Requirements =
Recast the part of the entries that opens with the line containing "collector number: 76" and closes with the line containing "genus: Lobelia" as a numbered list, leaving out any blank lines.

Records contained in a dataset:
[START]

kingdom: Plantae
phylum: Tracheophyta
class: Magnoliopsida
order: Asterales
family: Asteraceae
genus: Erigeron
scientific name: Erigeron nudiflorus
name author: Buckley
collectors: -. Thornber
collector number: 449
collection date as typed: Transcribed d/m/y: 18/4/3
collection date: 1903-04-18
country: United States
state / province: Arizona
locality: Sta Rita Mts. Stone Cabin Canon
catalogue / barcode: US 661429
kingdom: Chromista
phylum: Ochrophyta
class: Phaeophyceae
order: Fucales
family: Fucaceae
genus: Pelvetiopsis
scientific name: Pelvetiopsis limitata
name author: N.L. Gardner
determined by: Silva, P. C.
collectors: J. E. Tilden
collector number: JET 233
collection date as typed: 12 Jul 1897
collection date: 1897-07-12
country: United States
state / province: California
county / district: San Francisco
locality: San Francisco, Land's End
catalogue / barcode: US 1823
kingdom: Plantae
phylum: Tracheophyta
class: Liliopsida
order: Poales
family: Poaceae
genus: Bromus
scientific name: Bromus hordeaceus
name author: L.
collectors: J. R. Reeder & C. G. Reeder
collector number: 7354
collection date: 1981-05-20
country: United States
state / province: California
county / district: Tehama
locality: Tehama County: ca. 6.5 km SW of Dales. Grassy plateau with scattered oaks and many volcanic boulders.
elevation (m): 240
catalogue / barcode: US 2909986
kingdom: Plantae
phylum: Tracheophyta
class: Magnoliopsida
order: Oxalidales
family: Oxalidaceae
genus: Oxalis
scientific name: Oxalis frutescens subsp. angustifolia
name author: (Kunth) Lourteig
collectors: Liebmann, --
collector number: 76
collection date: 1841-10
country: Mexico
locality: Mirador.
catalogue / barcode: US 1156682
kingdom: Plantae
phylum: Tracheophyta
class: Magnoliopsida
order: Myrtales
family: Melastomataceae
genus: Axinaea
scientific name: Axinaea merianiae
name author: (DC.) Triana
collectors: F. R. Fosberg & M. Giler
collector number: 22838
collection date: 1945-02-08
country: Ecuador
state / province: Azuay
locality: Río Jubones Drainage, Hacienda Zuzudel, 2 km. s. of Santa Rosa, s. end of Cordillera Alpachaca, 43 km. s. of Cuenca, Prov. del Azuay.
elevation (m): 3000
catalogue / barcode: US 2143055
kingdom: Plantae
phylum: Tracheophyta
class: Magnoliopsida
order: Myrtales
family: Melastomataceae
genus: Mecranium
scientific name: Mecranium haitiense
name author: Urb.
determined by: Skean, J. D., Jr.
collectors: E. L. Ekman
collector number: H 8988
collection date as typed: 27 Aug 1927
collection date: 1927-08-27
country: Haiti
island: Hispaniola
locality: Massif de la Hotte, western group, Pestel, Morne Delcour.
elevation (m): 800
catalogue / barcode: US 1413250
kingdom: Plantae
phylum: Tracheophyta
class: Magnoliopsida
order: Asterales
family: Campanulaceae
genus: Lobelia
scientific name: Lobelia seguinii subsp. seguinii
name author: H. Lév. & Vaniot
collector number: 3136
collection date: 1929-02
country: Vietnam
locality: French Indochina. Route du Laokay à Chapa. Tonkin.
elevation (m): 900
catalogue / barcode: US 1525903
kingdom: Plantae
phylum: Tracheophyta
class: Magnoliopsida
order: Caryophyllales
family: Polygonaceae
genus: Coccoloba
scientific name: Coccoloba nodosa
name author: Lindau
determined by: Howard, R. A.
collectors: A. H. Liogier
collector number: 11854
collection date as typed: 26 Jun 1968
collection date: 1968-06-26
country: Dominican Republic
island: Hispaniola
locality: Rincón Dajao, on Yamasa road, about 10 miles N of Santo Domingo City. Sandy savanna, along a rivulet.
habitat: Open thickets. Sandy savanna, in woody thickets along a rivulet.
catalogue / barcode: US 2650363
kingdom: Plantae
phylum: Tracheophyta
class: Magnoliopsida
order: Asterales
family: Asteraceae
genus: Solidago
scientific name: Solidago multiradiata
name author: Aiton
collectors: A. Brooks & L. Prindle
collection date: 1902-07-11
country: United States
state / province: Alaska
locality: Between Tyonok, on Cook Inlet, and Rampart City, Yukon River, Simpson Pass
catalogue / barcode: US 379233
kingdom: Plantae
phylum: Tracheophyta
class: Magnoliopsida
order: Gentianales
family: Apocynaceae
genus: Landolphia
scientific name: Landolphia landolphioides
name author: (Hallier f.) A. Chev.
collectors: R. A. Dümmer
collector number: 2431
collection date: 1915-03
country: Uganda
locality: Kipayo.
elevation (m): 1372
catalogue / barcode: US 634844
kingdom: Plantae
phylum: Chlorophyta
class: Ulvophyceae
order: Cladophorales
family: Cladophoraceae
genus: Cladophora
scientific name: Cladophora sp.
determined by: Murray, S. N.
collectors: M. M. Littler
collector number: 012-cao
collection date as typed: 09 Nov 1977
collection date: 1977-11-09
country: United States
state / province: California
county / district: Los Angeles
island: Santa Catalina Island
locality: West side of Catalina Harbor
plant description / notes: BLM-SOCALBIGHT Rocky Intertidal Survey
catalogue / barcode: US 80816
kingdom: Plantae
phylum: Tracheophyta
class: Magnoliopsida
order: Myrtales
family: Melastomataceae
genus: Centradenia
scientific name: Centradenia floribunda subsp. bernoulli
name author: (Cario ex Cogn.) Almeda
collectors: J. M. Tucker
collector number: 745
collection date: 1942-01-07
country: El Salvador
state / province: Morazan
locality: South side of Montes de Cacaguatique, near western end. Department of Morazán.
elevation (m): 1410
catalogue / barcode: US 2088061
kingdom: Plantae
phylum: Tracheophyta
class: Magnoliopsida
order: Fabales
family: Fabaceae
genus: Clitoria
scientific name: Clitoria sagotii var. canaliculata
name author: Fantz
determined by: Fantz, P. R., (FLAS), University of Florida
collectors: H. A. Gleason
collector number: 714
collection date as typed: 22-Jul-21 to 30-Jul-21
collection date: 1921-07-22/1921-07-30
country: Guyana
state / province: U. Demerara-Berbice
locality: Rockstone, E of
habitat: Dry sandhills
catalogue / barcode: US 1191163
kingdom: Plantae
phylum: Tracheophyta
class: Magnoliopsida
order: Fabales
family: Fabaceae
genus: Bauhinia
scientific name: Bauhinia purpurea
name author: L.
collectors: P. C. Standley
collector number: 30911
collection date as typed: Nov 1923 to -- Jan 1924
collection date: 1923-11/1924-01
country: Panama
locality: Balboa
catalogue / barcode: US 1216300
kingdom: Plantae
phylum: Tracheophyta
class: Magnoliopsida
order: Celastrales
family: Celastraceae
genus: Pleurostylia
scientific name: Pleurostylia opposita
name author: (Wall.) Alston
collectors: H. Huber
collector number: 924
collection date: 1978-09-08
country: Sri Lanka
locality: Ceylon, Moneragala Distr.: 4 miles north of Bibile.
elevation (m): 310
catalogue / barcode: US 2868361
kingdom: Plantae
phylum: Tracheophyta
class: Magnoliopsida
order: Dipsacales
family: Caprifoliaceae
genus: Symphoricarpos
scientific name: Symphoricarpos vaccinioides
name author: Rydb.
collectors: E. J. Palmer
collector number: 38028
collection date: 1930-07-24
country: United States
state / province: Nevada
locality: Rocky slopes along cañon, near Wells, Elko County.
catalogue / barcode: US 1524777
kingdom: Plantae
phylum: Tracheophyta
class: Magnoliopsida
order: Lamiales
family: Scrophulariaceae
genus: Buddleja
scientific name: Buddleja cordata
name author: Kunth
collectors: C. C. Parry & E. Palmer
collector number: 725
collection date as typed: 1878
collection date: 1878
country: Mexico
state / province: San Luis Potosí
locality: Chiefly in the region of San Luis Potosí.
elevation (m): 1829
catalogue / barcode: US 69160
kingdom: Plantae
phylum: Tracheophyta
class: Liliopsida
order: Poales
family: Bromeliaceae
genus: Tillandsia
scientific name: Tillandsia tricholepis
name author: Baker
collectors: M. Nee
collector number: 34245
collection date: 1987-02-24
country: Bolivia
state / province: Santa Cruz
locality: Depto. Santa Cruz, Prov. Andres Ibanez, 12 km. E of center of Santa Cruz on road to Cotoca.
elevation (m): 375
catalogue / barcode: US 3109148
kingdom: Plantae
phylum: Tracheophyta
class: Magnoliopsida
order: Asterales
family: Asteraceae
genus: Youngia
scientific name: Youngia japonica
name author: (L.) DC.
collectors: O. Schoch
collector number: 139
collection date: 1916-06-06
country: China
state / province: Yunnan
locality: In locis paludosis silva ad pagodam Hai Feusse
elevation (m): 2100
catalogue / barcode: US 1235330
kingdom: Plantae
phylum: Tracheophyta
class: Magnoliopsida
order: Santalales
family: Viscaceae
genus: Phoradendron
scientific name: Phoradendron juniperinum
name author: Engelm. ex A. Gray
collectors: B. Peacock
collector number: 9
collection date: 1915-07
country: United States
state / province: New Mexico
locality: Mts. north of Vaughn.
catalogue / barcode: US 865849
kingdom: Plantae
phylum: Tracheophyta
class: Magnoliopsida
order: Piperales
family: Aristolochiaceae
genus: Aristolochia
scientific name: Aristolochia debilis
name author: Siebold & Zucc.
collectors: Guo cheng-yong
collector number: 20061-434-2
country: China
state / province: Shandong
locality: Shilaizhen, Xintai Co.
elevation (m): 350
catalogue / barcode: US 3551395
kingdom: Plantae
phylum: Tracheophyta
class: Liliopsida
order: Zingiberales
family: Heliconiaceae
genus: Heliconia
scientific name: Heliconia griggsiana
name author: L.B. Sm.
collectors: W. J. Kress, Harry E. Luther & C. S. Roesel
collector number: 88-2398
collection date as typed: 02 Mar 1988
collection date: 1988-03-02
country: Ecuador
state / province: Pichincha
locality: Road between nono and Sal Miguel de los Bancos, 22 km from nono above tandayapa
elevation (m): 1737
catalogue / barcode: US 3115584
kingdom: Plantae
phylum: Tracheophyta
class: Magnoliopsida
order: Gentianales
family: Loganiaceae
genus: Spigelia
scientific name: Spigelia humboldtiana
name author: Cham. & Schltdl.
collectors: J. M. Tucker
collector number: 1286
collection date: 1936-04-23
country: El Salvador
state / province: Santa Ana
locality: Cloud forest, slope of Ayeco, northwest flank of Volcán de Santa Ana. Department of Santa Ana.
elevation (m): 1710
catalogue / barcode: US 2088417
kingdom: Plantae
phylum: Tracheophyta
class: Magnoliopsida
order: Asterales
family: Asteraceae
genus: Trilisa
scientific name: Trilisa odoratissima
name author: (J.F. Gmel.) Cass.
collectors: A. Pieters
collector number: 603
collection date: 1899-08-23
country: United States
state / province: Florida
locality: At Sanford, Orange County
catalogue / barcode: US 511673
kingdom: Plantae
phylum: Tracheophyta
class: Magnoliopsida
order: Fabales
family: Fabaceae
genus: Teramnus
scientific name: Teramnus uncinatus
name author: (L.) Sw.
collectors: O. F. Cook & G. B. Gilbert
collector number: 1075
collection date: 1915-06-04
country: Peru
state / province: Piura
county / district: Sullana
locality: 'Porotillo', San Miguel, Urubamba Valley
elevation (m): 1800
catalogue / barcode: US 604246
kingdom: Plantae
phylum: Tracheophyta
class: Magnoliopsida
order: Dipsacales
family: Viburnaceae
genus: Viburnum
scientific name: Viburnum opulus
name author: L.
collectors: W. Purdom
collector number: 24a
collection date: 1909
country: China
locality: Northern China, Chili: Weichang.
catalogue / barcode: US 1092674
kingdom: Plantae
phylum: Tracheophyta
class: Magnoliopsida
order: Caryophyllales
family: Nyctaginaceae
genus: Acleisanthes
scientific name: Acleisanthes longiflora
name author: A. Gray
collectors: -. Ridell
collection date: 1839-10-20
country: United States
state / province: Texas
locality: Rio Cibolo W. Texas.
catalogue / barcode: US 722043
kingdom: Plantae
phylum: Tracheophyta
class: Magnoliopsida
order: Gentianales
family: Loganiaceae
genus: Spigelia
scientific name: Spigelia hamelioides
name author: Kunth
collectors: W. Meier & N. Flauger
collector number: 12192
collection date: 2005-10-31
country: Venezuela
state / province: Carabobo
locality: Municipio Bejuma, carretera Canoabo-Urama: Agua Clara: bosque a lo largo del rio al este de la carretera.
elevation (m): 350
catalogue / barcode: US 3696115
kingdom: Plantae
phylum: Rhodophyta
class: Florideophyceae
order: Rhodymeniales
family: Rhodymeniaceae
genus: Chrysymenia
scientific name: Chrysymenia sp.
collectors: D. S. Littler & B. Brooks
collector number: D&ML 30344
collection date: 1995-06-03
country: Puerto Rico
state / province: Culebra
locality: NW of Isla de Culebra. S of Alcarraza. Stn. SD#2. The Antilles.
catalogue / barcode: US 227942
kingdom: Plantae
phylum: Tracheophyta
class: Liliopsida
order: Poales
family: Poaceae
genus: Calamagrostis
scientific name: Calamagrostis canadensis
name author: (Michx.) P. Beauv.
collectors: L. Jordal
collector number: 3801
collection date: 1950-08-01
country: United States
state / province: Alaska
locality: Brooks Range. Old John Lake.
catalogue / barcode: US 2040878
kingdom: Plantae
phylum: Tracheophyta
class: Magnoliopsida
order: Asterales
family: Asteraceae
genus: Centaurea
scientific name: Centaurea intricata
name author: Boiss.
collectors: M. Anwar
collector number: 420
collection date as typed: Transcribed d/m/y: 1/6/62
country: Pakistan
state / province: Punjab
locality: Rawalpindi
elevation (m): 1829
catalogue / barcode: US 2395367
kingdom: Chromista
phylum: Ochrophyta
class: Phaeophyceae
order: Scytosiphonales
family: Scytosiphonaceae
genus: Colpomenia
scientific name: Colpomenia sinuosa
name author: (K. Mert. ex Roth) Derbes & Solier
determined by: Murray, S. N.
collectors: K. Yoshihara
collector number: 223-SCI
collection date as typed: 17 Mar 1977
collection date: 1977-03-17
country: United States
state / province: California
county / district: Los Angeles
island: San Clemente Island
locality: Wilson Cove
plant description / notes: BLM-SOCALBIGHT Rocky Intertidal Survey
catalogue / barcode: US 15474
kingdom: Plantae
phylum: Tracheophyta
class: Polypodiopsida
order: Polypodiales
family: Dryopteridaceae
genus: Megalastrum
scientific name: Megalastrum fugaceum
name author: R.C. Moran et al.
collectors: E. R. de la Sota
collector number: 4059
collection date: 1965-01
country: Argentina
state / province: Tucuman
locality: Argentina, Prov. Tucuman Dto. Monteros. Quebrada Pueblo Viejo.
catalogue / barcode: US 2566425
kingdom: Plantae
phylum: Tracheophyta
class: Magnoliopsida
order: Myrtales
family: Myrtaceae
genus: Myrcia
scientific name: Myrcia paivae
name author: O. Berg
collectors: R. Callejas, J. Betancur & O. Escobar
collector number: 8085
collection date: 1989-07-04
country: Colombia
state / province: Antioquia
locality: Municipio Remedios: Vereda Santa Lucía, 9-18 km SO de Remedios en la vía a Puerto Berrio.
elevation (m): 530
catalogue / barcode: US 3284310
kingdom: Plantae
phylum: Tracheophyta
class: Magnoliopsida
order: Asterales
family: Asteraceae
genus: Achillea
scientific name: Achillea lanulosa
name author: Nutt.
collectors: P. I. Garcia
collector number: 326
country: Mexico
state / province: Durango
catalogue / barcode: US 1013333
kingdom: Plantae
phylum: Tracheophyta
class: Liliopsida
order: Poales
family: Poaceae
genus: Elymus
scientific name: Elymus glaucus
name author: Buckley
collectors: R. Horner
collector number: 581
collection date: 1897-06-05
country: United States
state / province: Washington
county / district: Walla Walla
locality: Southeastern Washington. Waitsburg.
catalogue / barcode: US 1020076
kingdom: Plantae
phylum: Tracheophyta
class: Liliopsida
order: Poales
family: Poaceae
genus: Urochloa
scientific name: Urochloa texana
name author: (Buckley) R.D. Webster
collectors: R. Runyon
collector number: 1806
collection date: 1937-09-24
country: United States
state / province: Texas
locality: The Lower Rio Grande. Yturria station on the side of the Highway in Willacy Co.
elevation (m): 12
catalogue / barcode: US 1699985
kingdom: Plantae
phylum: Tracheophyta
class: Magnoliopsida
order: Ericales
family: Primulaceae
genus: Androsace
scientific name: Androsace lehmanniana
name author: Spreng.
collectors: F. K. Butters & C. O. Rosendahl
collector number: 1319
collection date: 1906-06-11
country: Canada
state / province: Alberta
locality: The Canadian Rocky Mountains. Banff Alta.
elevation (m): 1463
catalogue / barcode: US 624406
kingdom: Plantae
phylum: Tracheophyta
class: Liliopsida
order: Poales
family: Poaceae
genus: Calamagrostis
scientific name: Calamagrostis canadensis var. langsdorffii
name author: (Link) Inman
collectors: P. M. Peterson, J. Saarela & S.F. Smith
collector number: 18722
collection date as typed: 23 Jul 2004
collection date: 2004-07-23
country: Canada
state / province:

[END]

Solution to the problem =
1. collector number: 76
2. collection date: 1841-10
3. country: Mexico
4. locality: Mirador.
5. catalogue / barcode: US 1156682
6. kingdom: Plantae
7. phylum: Tracheophyta
8. class: Magnoliopsida
9. order: Myrtales
10. family: Melastomataceae
11. genus: Axinaea
12. scientific name: Axinaea merianiae
13. name author: (DC.) Triana
14. collectors: F. R. Fosberg & M. Giler
15. collector number: 22838
16. collection date: 1945-02-08
17. country: Ecuador
18. state / province: Azuay
19. locality: Río Jubones Drainage, Hacienda Zuzudel, 2 km. s. of Santa Rosa, s. end of Cordillera Alpachaca, 43 km. s. of Cuenca, Prov. del Azuay.
20. elevation (m): 3000
21. catalogue / barcode: US 2143055
22. kingdom: Plantae
23. phylum: Tracheophyta
24. class: Magnoliopsida
25. order: Myrtales
26. family: Melastomataceae
27. genus: Mecranium
28. scientific name: Mecranium haitiense
29. name author: Urb.
30. determined by: Skean, J. D., Jr.
31. collectors: E. L. Ekman
32. collector number: H 8988
33. collection date as typed: 27 Aug 1927
34. collection date: 1927-08-27
35. country: Haiti
36. island: Hispaniola
37. locality: Massif de la Hotte, western group, Pestel, Morne Delcour.
38. elevation (m): 800
39. catalogue / barcode: US 1413250
40. kingdom: Plantae
41. phylum: Tracheophyta
42. class: Magnoliopsida
43. order: Asterales
44. family: Campanulaceae
45. genus: Lobelia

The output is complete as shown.